“A Mosca” (1986) é uma reinterpretação moderna e visceral do conto “The Fly”, escrito por George Langelaan e publicado pela primeira vez em 1957 na revista Playboy.
A história narra a tragédia de um cientista que acaba sofrendo uma fusão acidental com uma mosca, o que o transforma em uma criatura grotesca e monstruosa. A adaptação cinematográfica original de 1958, dirigida por Kurt Neumann, trouxe essa narrativa para as telas, mas o remake de Cronenberg, lançado em 1986, é mais focado nos elementos de horror físico e psicológico, além de aprofundar o tema da obsessão científica.
O filme de Cronenberg segue Seth Brundle (Jeff Goldblum), um cientista excêntrico que está trabalhando em uma revolucionária invenção de teletransporte. Ele acredita que sua tecnologia pode transformar a maneira como as pessoas viajam e transportam objetos. Porém, ao testar a máquina em si mesmo, Brundle não percebe que uma mosca entra na cabine com ele, resultando em uma fusão desastrosa entre os dois organismos. A princípio, Brundle sente-se revitalizado, mais forte e mais saudável, mas logo começa a perceber sinais alarmantes de transformação. Seu corpo, gradualmente, começa a se desintegrar e se transformar em uma mistura grotesca de humano e mosca. Seu comportamento também se torna mais errático e, à medida que a transformação avança, ele perde a capacidade de se controlar, tornando-se mais animalesco e irreconhecível.
Enquanto Brundle luta para encontrar uma solução para sua condição, ele mantém um relacionamento com Veronica (Geena Davis), uma jornalista que inicialmente o ajuda a divulgar suas pesquisas, mas que se vê cada vez mais afastada dele à medida que ele perde a humanidade. A progressão de sua transformação é marcada por cenas grotescas, como a perda de dedos e a queda de pedaços de pele, ilustrando o impacto físico e psicológico de sua degeneração.

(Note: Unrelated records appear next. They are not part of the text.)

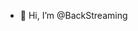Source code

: - 👋 Hi, I’m @BackStreaming

<!---
BackStreaming/BackStreaming is a ✨ special ✨ repository because its `README.md` (this file) appears on your GitHub profile.
You can click the Preview link to take a look at your changes.
--->
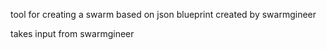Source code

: tool for creating a swarm based on json blueprint created by swarmgineer

takes input from swarmgineer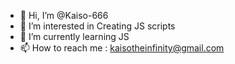 - 👋 Hi, I’m @Kaiso-666
- 👀 I’m interested in Creating JS scripts
- 🌱 I’m currently learning JS
- 📫 How to reach me : kaisotheinfinity@gmail.com
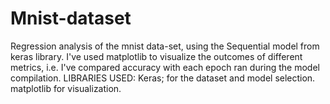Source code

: # Mnist-dataset
Regression analysis of the mnist data-set, using  the Sequential model from keras library.
I've used matplotlib to visualize the outcomes of different metrics, i.e. I've compared accuracy with each epoch ran during the model compilation.
LIBRARIES USED: Keras; for the dataset and model selection.
                matplotlib for visualization.
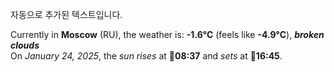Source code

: 
자동으로 추가된 텍스트입니다.

<!--START_SECTION:weather:moscow-->
Currently in **Moscow** (RU), the weather is: **-1.6°C** (feels like **-4.9°C**), ***broken clouds***<br/>
On *January 24, 2025*, the *sun rises* at 🌅**08:37** and *sets* at 🌇**16:45**.
<!--END_SECTION:weather-->
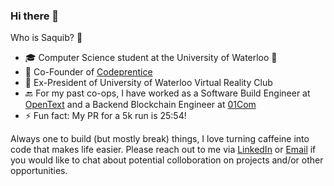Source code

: ### Hi there 👋

Who is Saquib? 🤔
* 🎓  Computer Science student at the University of Waterloo 🦆
* 🌱  Co-Founder of [Codeprentice](https://codeprentice.org/)
* 🥽 Ex-President of University of Waterloo Virtual Reality Club 
* 🔙  For my past co-ops, I have worked as a Software Build Engineer at [OpenText](https://www.opentext.com/) and a Backend Blockchain Engineer at [01Com](https://www.ironcap.ca/)
* ⚡  Fun fact: My PR for a 5k run is 25:54!

Always one to build (but mostly break) things, I love turning caffeine into code that makes life easier. Please reach out to me via [LinkedIn](https://www.linkedin.com/in/saquib-shahzad/) or [Email](mailto:heysaquib@gmail.com) if you would like to chat about potential colloboration on projects and/or other opportunities. 

<!--
**SaquibShahzad/SaquibShahzad** is a ✨ _special_ ✨ repository because its `README.md` (this file) appears on your GitHub profile.

Here are some ideas to get you started:

- 🔭 I’m currently working on ...
- 🌱 I’m currently learning ...
- 👯 I’m looking to collaborate on ...
- 🤔 I’m looking for help with ...
- 💬 Ask me about ...
- 📫 How to reach me: ...
- 😄 Pronouns: ...
- ⚡ Fun fact: ...
-->
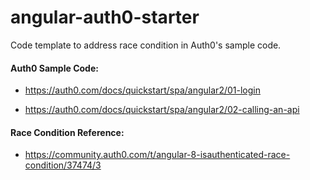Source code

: # angular-auth0-starter

Code template to address race condition in Auth0's sample code.


#### Auth0 Sample Code: 

* https://auth0.com/docs/quickstart/spa/angular2/01-login

* https://auth0.com/docs/quickstart/spa/angular2/02-calling-an-api


#### Race Condition Reference:

* https://community.auth0.com/t/angular-8-isauthenticated-race-condition/37474/3
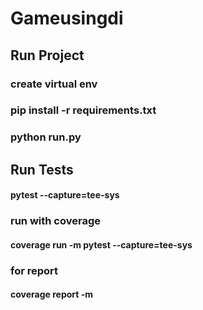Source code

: # Gameusingdi

## Run Project
### create virtual env
### pip install -r requirements.txt
### python run.py

## Run Tests

#### pytest --capture=tee-sys
### run with coverage
#### coverage run -m pytest --capture=tee-sys
### for report 
#### coverage report -m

O drama do filme acompanha a progressiva bestialização do personagem principal, e é justamente nossa capacidade de acompanhá-lo em seu sofrimento que Cronenberg torna explícito o fato de quem até o último momento, a criatura ainda conserva seu quinhão de humanidade.
Essa preservação da humanidade é fundamental, pois, sem ela, o impacto dramático do filme perderia sua efetividade — especialmente no final, quando vemos uma criatura tão grotesca que não se parece nem com uma mosca, nem com um homem.
Ser humano não é, necessariamente, parecer humano.
De acordo com Aristóteles, São Tomás de Aquino, Heidegger e Deleuze, a distinção entre o humano e o animal remete a um território ontológico.
Ser humano, afinal, é uma condição metafísica que vai muito além de sua mera tradução corporal.
Sob a monstruosidade da criatura, no amontoado de células e no corpo doente e decadente do personagem, há um sofrimento que não é apenas físico, mas existencial.
Por isso, a última cena de A Mosca não é catártica, mas profundamente triste.
Obviamente, não podemos cair no erro “cátaro” da dispensabilidade do corpo. Não é disto que estou falando. O corpo desempenha um papel fundamental.
Existe uma leitura que vê A Mosca como uma metáfora para a epidemia da AIDS. Segundo o próprio Cronenberg, o filme seria uma metáfora para o envelhecimento.
Tanto a AIDS quanto o envelhecimento envolvem uma transformação corpórea que resulta, igualmente, em uma transformação de identidade, por meio da violação da integridade corporal.
A integridade corporal é um componente importante na percepção de mundo.
Quando consideramos a metamorfose como uma deformação estrutural, devemos perceber que a estrutura também influencia o conteúdo, pois forma e conteúdo são aspectos indissociáveis, e a separação entre ambos não pode ocorrer sem efeitos colaterais.
O personagem é trágico porque, apesar de tudo, é humano — independentemente de seu grau de metamorfose, mutação ou deformidade.
Podemos afirmar que toda a vida humana é metamorfose: do óvulo ao feto, do bebê à criança, da adolescência à idade adulta e, então, o longo declínio para a velhice, a enfermidade e, finalmente, o cadáver em rápida decomposição. Apesar disso, não há distinção ontológica entre essas fases.
Sim, estou dizendo que A Mosca é um filme belo e melancólico filme sobre a condição ontológica do homem.